As a rule the essay proposes a novel and subjective view of something—whether it is an essay in philosophy, history, biography, current affairs, literary criticism, or popular science or whether it is of a purely literary nature. Stylistically, the essay’s distinctive features are its descriptive imagery, its aphoristic quality, and its conversational tone and vocabulary. The essay style has long been used in works where the author’s personality is in the foreground; for example, it was used by Plato, by the followers of Isocrates, and by Origen, Tertullian, Meister Eckhart, and Luther. A genre analogous to the European essay was developed in the East by such writers as Han Yü (eighth to ninth centuries, China) and Kamo Chomei (13th century, Japan).

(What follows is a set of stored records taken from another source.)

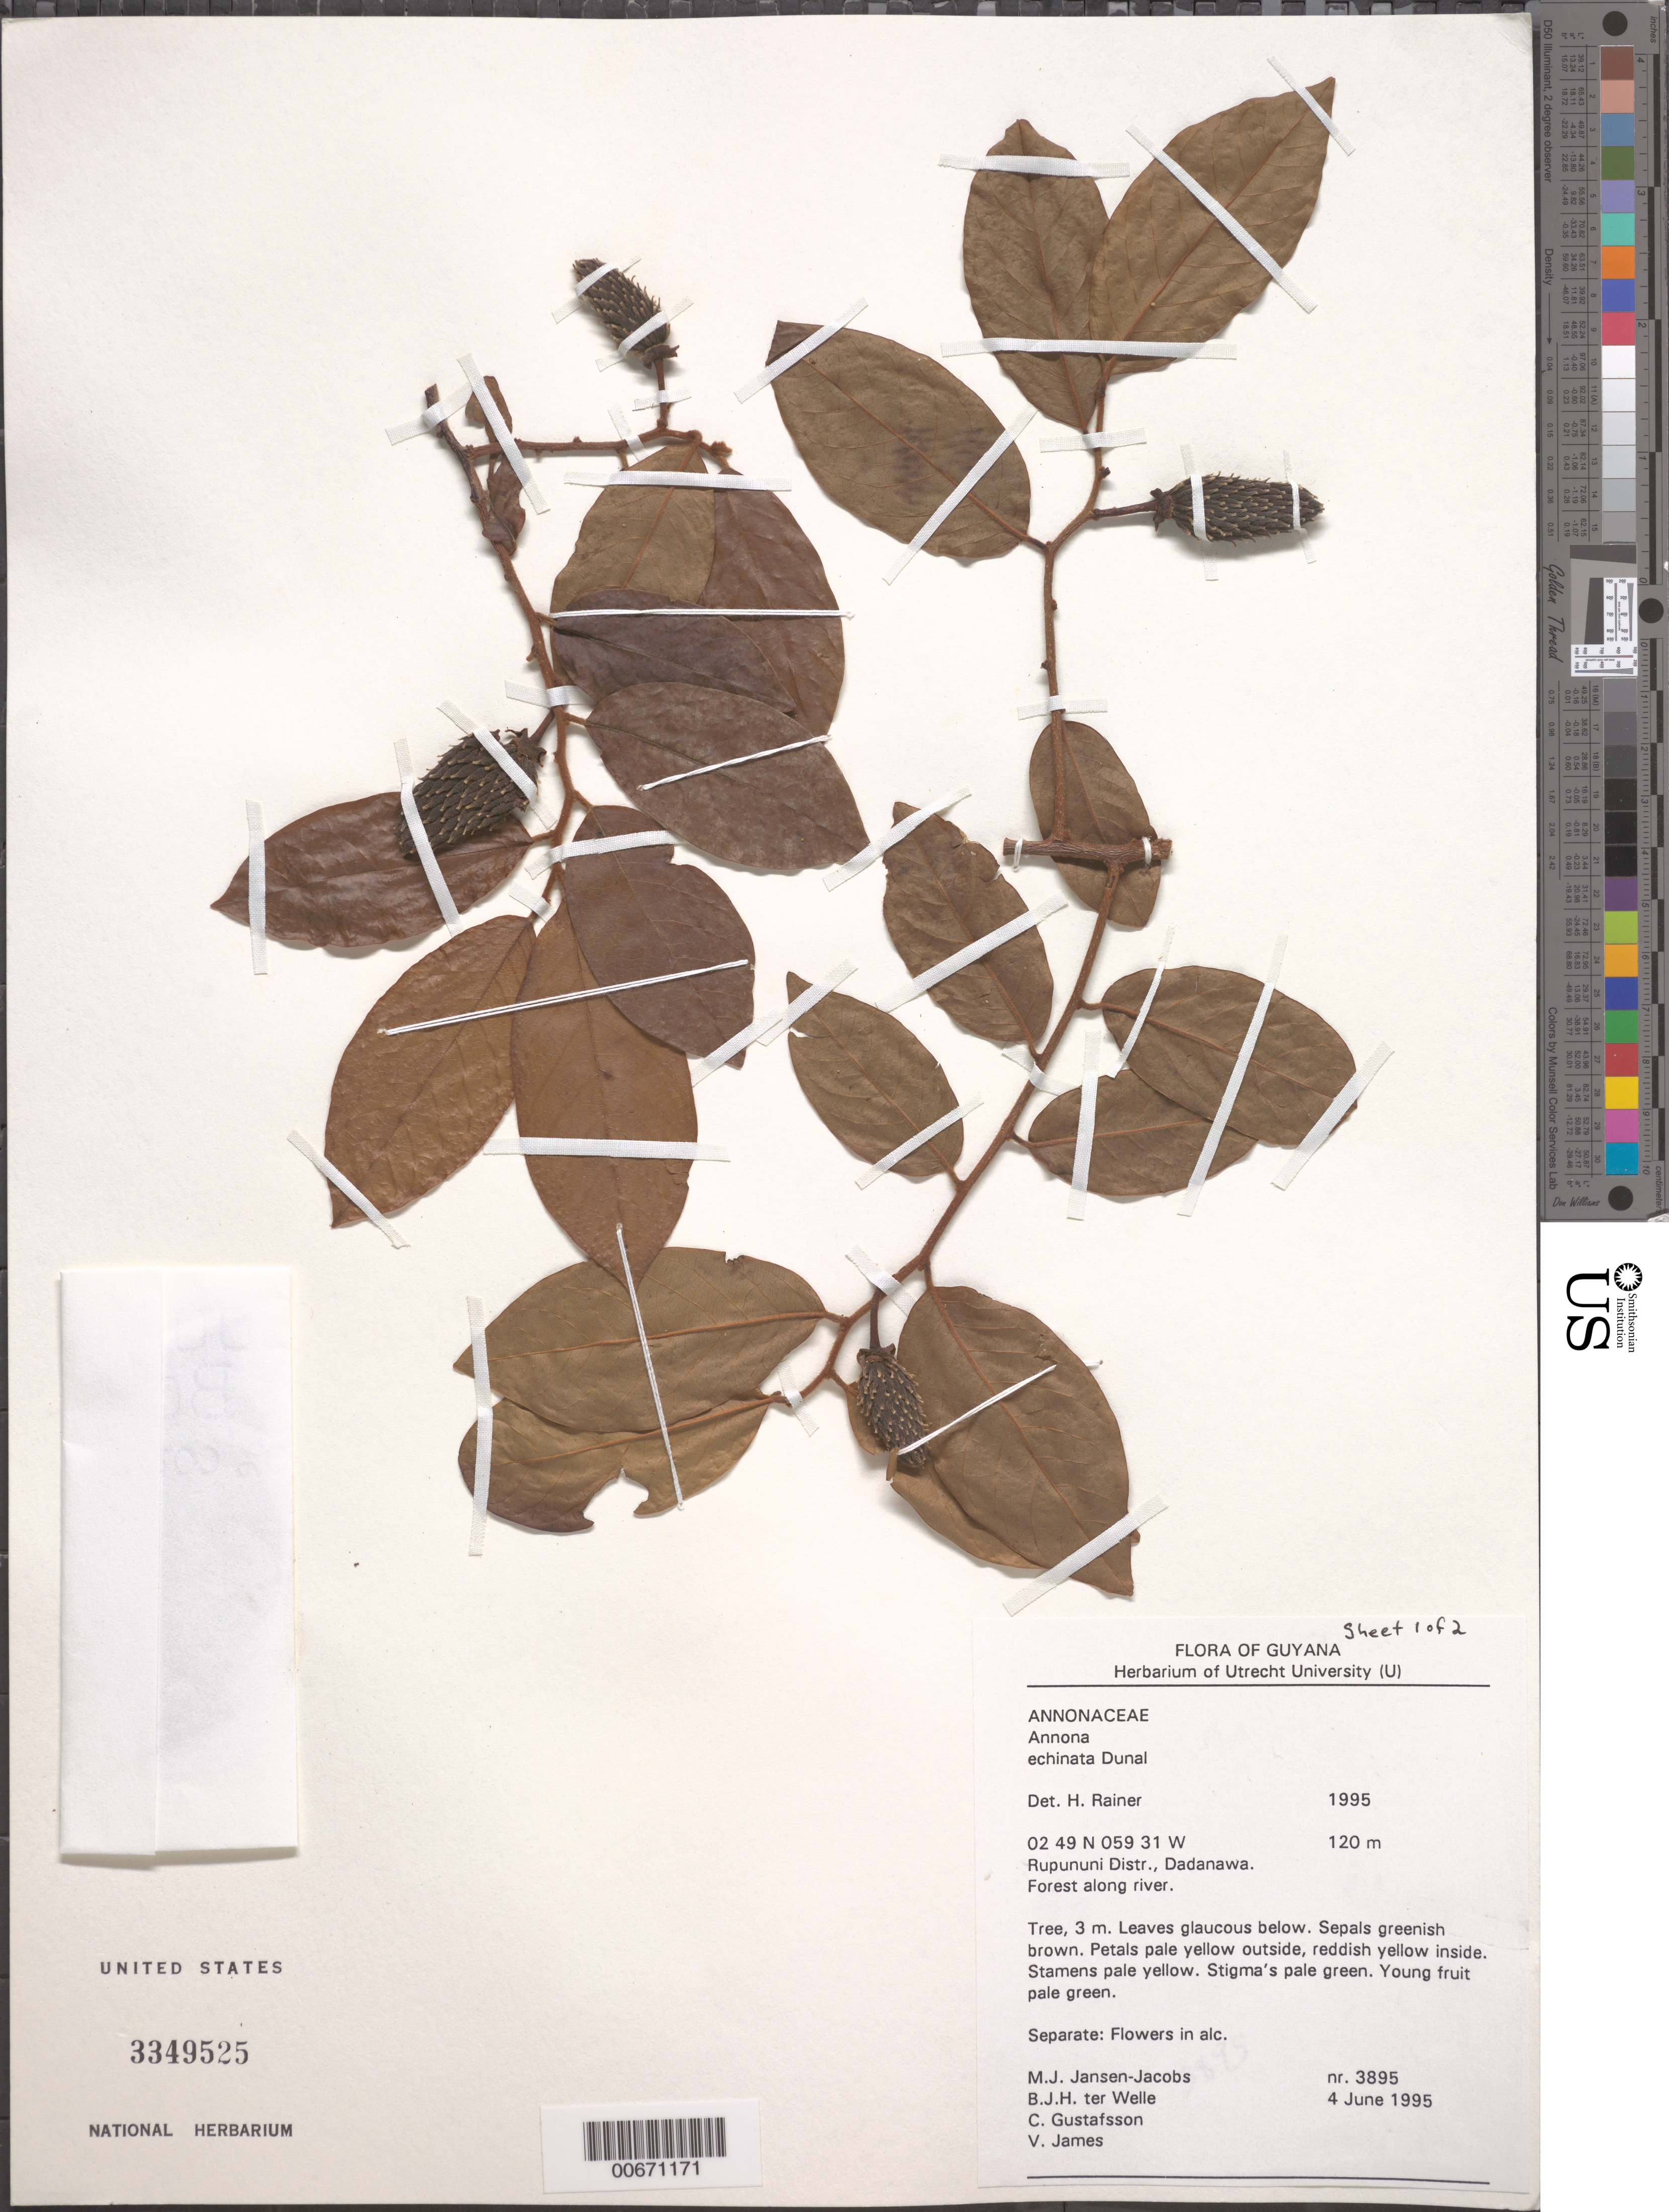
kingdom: Plantae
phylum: Tracheophyta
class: Magnoliopsida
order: Magnoliales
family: Annonaceae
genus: Annona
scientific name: Annona echinata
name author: Dunal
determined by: Rainer, H.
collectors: M. J. Jansen-Jacobs, B. Welle, C. G. Gustafsson & V. James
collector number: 3895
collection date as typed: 4-Jun-95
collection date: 1995-06-04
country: Guyana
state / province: U. Takutu-U. Essequibo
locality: Dadanawa, Rupununi River, Rupununi District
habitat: Forest along river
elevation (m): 120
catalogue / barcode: US 3349525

The essay came into its own as a literary genre with the publication of Montaigne’s Essays (1580). Equally spontaneous and whimsical are the sermons of John Donne, with their paradoxically solemn tone. N. de Malebranche’s meditations and B. Fontenelle’s popular-science discourses are likewise infused with essayistic elements. The first English essayist was the metaphysical poet A. Cowley (1618–67), author of Several Discourses by Way of Essays. The essays of J. Dryden marked the beginning of English literary criticism.
In the 18th and 19th centuries the essay was one of the leading genres in French and English journalism. Important contributions to its development were made by J. Addison, R. Steele, H. Fielding, S. Johnson, Diderot, Voltaire, Lessing, and Herder. The essay was the predominant form used by the romantics—specifically, by Heine, Emerson, and Thoreau—in their polemical writings on philosophy and aesthetics. It was in English literature that the essay sank its deepest roots, as exemplified in the work of T. Carlyle, W. Hazlitt, and M. Arnold in the 19th century and M. Beerbohm, H. Belloc, and G. K. Chesterton in the 20th. In the best of their work, they improvise a covert dialogue with the general reader.
The essay has flourished in the 20th century; prominent prose writers, poets, and philosophers have turned to this genre in order to popularize the achievements of the natural sciences and humanities and to reach various types of readers. Among such writers are R. Rolland, G. B. Shaw, H. G. Wells, H. Mann, T. Mann, J. Becher, A. Maurois, and J.-P. Sartre.
The essay is not a characteristic genre of Russian or Soviet literature; nevertheless, examples of essayistic writing can be found in A. S. Pushkin (“A Journey from Moscow to St. Petersburg”), A. I. Herzen (From the Other Shore), and F. M. Dostoevsky (The Diary of a Writer). In the early 20th century the essay form was employed by V. Ivanov, D. Merezhkovskii, A. Belyi, L. Shestov, and V. Rozanov. Soviet writers who have produced work in this genre include I. Ehrenburg, Iu. Olesha, V. Shklovskii, and K. Paustovskii.
In the 1970’s the most productive branch of essay writing has been that of literary criticism.
REFERENCES
Walker, H. The English Essay and Essayists. New Delhi, 1966.Priestley, J. B. Essayists, Past and Present. London, 1967.
Champigny, R. Pour une Esthétique de l’essai. Paris, 1967.